> **Compiti**:
A) Secondo il testo sulle chiese di Civate, chi fu il primo vicario arcivescovile?
B) Prosegui il testo sulle chiese di Civate a partire dal punto in cui si interrompe.

> **Estratto fornito**:
======

Fra le chiese del complesso abbaziale compariva nel secolo tredicesimo anche la chiesa di S. Vito, che sorgeva poco distante dal monastero, in un’area forse cimiteriale.
Già il 22 aprile 1498 era stata consacrata la chiesa dei SS. Vito e Modesto come semplice oratorio per la preghiera dei pellegrini gestito dalla confraternita del S. Rosario. Una vera chiesa per la parrocchia non esisteva per cui si utilizzava quella dei monaci, S. Calocero , per le funzioni dei fedeli e non sempre le esigenze di entrambe le comunità si potevano conciliare.
Nel 1571 venne a Civate il Cardinale Carlo Borromeo in visita pastorale e visitò le varie chiese del paese: S. Pietro e S. Benedetto, S.Calocero, SS. Vito e Modesto, S. Andrea di Isella, S. Rocco a Scola , S. Nazaro e Celso alla Santa.
Sotto il suo pontificato si pose la questione del parroco e del rito romano con cui si celebrava da sempre a Civate. San Carlo convinse l’abate di san Calocero della necessità di nominare un curato nella stessa chiesa di S. Calocero, cui affidare la cura d’anime delle 80 famiglie civatesi. Ciò avrebbe liberato i monaci da preoccupazioni diverse dal loro pio esercizio di lavoro intellettuale e di preghiera. Si nominasse per questo scopo un monaco o anche un prete secolare in sua vece. Il primo vicario arcivescovile fu don Cesare Cattaneo, monaco di S. Calocero, che sarà iscritto come parroco solo nel 1580. Lo storico Longoni scrive che ” S. Carlo suggerì all’abate commendatario di eleggere alla cura d’anime , invece di un monaco, un prete secolare, essendo di lui intenzione di stabilire poi nella chiesa parrocchiale il rito ambrosiano. Ma è tradizione che i Civatesi, allorchè udirono che si voleva fare tale riforma, dicessero che volevano essere o Romani o luterani, per cui non si fece ” cangiamento di rito.”

======

> **Dati raccolti**:
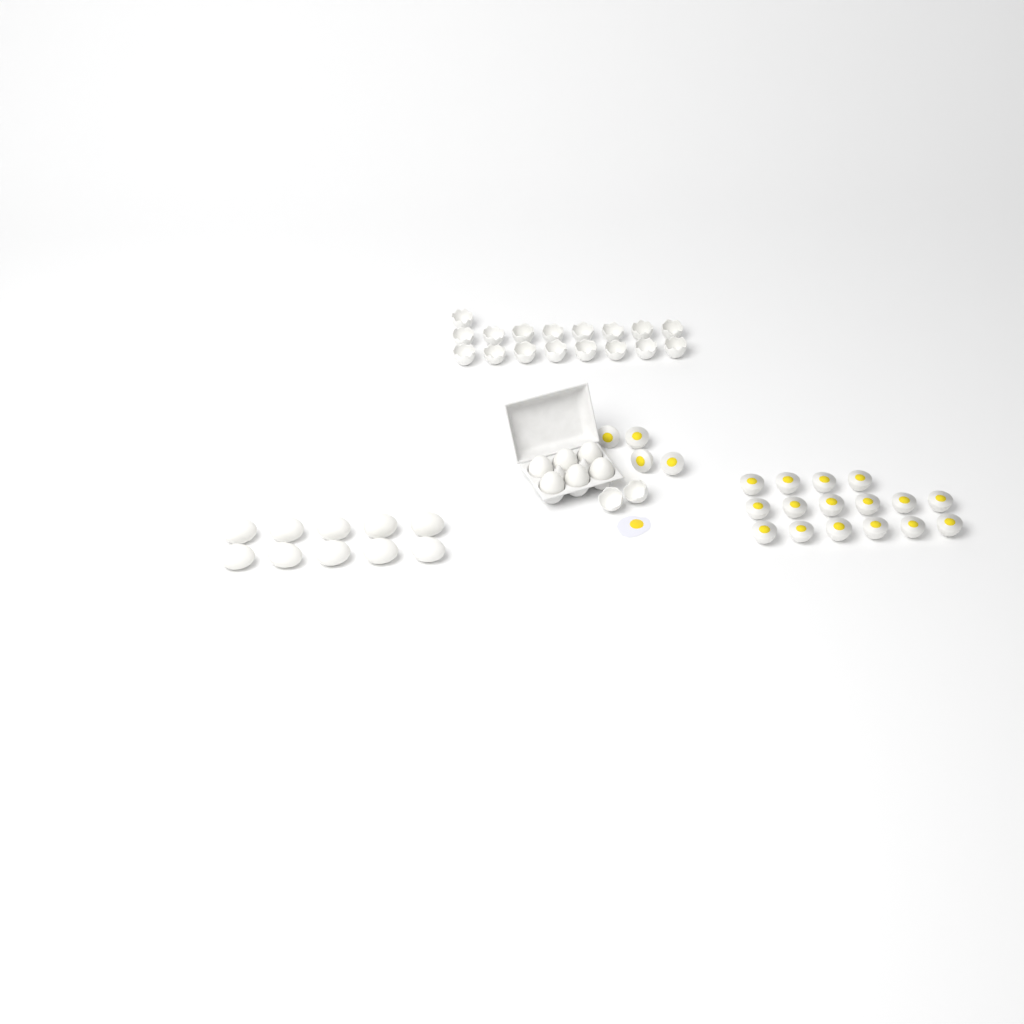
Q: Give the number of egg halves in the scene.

======

> **Soluzioni dei compiti**:
A) Don Cesare Cattaneo, monaco di S. Calocero.

B)
Anche nelle seguenti visite pastorali di S. Carlo e del cugino Federico furono intimate diverse prescrizioni che andarono regolarmente disattese.
La parrocchia di Civate ebbe per S. Carlo, canonizzato nel 1612 grande venerazione ed infatti nel 1676 la comunità ricevette dall’arcivescovo il permesso di costruire una cappella nella chiesa di S. Vito ed è forse in questa occasione che fu collocata la statua del santo in legno dipinto e dorato. Nel 1608 la chiesa parrocchiale era ancora S.Calocero, ma il prevosto di Oggiono settimanalmente istruiva i fedeli in S. Vito che possedeva tre altari, un campanile e il cimitero sul piazzale antistante; allora le famiglie civatesi erano 103.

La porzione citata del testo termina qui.